Ms Bennett-Jenkins also warned jurors against being prejudiced by their own religious convictions if they had any.
Brizzi claimed the days after the killing passed in a drugged up haze fuelled by crystal meth and sleeping pills.
Two black bin liners were found to contain mounds of flesh, a human pelvis, a hand and part of a spine.
Some of the officer’s remains were found dissolving in a bath of acid, other body parts were found in Brizzi’s bin, and in the communal bins of the Peabody Estate.
Traces of PC Semple’s DNA were found in the oven, on the chopping board and on a pair of chopsticks, indicating he may have eaten some of the victim as well.
One of PC Semple’s severed feet was found by a member of the public in Bermondsey.

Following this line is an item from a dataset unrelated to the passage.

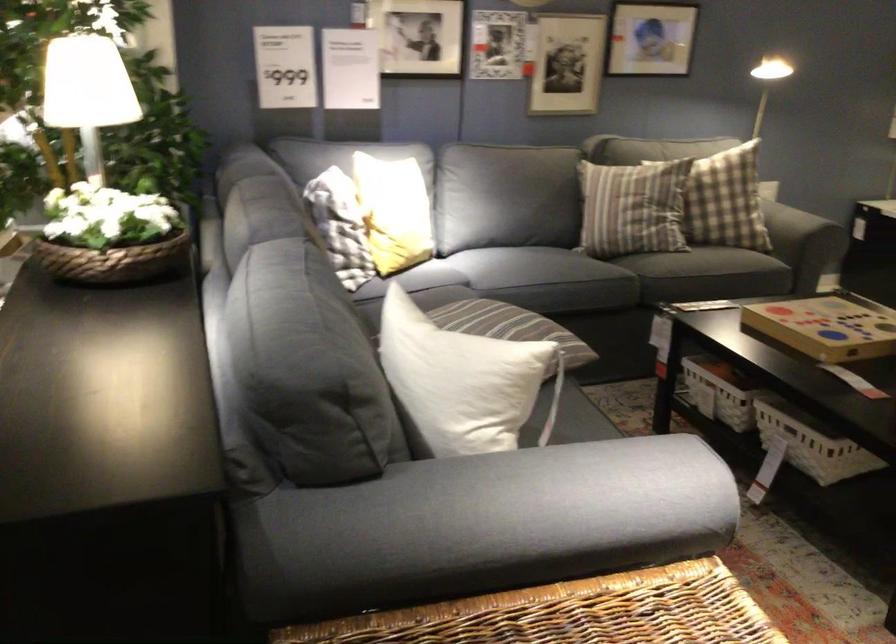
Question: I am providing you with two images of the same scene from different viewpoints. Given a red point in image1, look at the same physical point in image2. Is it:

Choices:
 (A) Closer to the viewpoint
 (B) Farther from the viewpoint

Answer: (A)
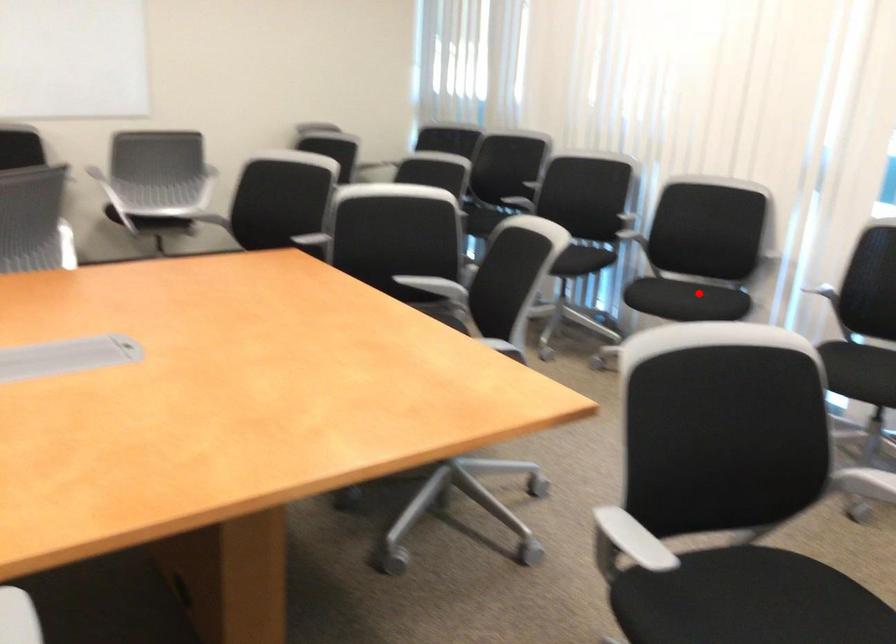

Brizzi and PC Semple had been trying to persuade other gay men in the area to join them for a “Chemsex” party, jurors heard. Only one man agreed to join them, but was sent away by Brizzi via intercom who told him: “We’re having a situation here. Someone fell ill but we’re taking care of it. So our party is cancelled.”
He’s believed to have arrived at the very moment Brizzi was strangling PC Semple.
After the killing, he Brizzi sent a message to the victim saying “next time just one on one” to make it seem like he had left the flat alive and well.
PC Semple, from Greenhithe, Dartford, was reported missing by Gary Meeks on Saturday April 2 after he failed to come home from work.
Brizzi denies murder and the jury of nine men and three women have been told they can consider an alternative count of manslaughter.
He admits obstructing the coroner in his duty by dismembering PC Semple’s body in order to dispose of it.